(Stored dataset items)
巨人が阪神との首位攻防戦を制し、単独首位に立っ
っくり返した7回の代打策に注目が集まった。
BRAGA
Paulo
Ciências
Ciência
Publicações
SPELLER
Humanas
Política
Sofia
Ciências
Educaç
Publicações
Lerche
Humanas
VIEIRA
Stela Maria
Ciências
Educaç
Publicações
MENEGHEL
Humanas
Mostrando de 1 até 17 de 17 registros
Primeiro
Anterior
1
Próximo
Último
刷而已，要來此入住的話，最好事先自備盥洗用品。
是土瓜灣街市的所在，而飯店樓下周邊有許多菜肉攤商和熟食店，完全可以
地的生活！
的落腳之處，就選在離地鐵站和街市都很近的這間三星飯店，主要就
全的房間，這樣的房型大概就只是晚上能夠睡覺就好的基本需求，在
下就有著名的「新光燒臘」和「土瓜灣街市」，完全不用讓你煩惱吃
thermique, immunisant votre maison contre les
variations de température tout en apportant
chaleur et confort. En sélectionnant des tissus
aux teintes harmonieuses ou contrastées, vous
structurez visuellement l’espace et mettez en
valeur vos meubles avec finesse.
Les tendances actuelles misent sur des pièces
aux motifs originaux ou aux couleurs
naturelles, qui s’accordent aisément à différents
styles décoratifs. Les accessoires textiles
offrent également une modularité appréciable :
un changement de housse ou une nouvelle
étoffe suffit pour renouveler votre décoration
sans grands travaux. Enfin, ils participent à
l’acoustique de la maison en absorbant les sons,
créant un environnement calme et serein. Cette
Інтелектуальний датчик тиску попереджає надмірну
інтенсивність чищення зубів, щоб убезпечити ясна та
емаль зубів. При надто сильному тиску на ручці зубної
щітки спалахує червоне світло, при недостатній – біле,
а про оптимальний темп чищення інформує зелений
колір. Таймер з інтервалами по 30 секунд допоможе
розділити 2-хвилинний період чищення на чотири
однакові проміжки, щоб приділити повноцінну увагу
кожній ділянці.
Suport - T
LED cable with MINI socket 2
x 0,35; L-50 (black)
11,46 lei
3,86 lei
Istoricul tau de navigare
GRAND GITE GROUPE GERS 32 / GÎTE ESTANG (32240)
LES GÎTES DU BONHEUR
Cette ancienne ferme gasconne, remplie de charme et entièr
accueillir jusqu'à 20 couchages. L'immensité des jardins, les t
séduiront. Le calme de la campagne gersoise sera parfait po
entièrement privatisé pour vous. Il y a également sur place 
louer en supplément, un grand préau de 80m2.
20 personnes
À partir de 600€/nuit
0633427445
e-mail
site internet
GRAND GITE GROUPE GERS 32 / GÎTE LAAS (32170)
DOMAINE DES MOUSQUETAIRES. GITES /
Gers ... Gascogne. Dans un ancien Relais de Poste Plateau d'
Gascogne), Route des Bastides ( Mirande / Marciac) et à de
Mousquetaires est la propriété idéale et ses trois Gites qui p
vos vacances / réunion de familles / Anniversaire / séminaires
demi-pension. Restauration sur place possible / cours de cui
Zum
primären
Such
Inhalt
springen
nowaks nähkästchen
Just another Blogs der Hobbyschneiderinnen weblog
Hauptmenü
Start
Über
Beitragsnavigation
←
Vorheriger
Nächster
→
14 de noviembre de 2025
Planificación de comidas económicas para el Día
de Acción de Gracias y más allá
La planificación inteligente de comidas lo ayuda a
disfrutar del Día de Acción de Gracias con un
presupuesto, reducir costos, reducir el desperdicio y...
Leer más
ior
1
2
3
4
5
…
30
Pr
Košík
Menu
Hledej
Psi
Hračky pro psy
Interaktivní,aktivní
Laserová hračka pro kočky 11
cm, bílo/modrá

• **What you are asked to do**
In the lines above, find the word "pour" and copy every line it occurs in.

• **Written answer**
étoffe suffit pour renouveler votre décoration
entièrement privatisé pour vous. Il y a également sur place 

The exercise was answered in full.